J'aimerais communiquer une dernière pensée à son esprit avant qu'il me fauche, mais on ne m'en laisse pas l'opportunité. Sans crier gare, un corps, un dos strié de coupures et sans protection, bouche mon champ de vision et coupe ma connexion avec l'hybride. Droit devant l'attaquant, l'homme crie quelque chose que je ne distingue pas, paumes tournées vers le ciel en signe d'apaisement. Mon lié ralentit la vélocité de ses pas, tandis que le guerrier protecteur me repousse sur le côté. Aussi malléable qu'une poupée de chiffon, je me laisse donc faire et trouve un nouvel angle de vue qui me permet d'observer le reste de la scène.
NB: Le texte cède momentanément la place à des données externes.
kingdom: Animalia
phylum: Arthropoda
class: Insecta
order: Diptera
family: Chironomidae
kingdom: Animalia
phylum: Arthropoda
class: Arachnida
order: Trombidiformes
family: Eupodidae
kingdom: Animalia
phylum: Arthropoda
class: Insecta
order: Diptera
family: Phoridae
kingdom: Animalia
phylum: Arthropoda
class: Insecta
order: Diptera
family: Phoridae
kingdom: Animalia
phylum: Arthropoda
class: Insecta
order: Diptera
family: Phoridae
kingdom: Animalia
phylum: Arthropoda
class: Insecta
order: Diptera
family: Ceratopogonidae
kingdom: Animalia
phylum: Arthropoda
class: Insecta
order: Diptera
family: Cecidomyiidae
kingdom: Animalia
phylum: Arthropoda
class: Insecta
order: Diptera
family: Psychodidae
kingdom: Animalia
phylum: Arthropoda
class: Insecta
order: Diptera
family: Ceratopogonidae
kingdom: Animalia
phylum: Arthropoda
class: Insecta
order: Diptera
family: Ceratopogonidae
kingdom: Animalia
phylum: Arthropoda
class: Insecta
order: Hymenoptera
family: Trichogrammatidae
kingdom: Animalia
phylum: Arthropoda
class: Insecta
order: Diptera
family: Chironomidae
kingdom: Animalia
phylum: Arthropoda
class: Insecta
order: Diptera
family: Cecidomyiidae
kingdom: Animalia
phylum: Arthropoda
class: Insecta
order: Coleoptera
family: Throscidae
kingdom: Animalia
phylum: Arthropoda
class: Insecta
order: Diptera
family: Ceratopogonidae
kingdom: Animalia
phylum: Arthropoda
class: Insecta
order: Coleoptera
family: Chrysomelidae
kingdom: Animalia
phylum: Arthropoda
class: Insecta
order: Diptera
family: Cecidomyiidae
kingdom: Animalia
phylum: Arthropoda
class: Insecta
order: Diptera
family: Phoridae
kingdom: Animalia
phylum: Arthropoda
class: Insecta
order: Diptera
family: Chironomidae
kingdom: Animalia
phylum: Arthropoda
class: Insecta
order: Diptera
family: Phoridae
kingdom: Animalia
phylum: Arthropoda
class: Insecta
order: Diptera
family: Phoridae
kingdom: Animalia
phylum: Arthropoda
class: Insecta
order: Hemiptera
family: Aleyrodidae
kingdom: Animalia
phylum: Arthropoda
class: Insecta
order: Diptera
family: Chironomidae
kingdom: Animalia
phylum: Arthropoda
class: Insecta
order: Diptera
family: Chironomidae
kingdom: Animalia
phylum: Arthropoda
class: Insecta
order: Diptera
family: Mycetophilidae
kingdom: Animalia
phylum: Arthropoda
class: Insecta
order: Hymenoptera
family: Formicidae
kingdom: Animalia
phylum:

Sander se tient debout, les bras ouverts afin de ralentir ou stopper Allan, et ce dernier a également les bras levés. L'un d'eux part un peu en arrière, emporté par sa vitesse, alors qu'il n'y a plus qu'un mètre entre eux. La collision approche, approche encore... puis finit par avoir lieu. Je vois le berserker rattraper l'enveloppe de son ami et ses poings se serrer autour de lui. On a l'impression qu'ils s'enlacent, qu'ils se donnent une de leurs accolades passées comme pour compenser ces dernières heures de cauchemar... L'instant est suspendu, tel un arrêt sur image qui me rend fébrile. Mais la seconde d'après, l'action reprend... tout comme le cauchemar.
Le membre resté en arrière est projeté contre le poitrail de Sander et y reste figé. Un hoquet étranglé sort d'entre les lèvres du guerrier et ses prunelles s'écarquillent lorsqu'un bruit étouffé, proche de celui de succion, résonne dans la cavité. Peu à peu, la chaleur de son regard s'éteint alors que le bras vengeur tourne à l'intérieur de son torse puis tire sèchement pour se dégager. En un clin d'œil, l'épouvante s'abat à nouveau.
En un clin d'œil, Allan a arraché le cœur de Sander et le tient désormais dans le creux de sa main.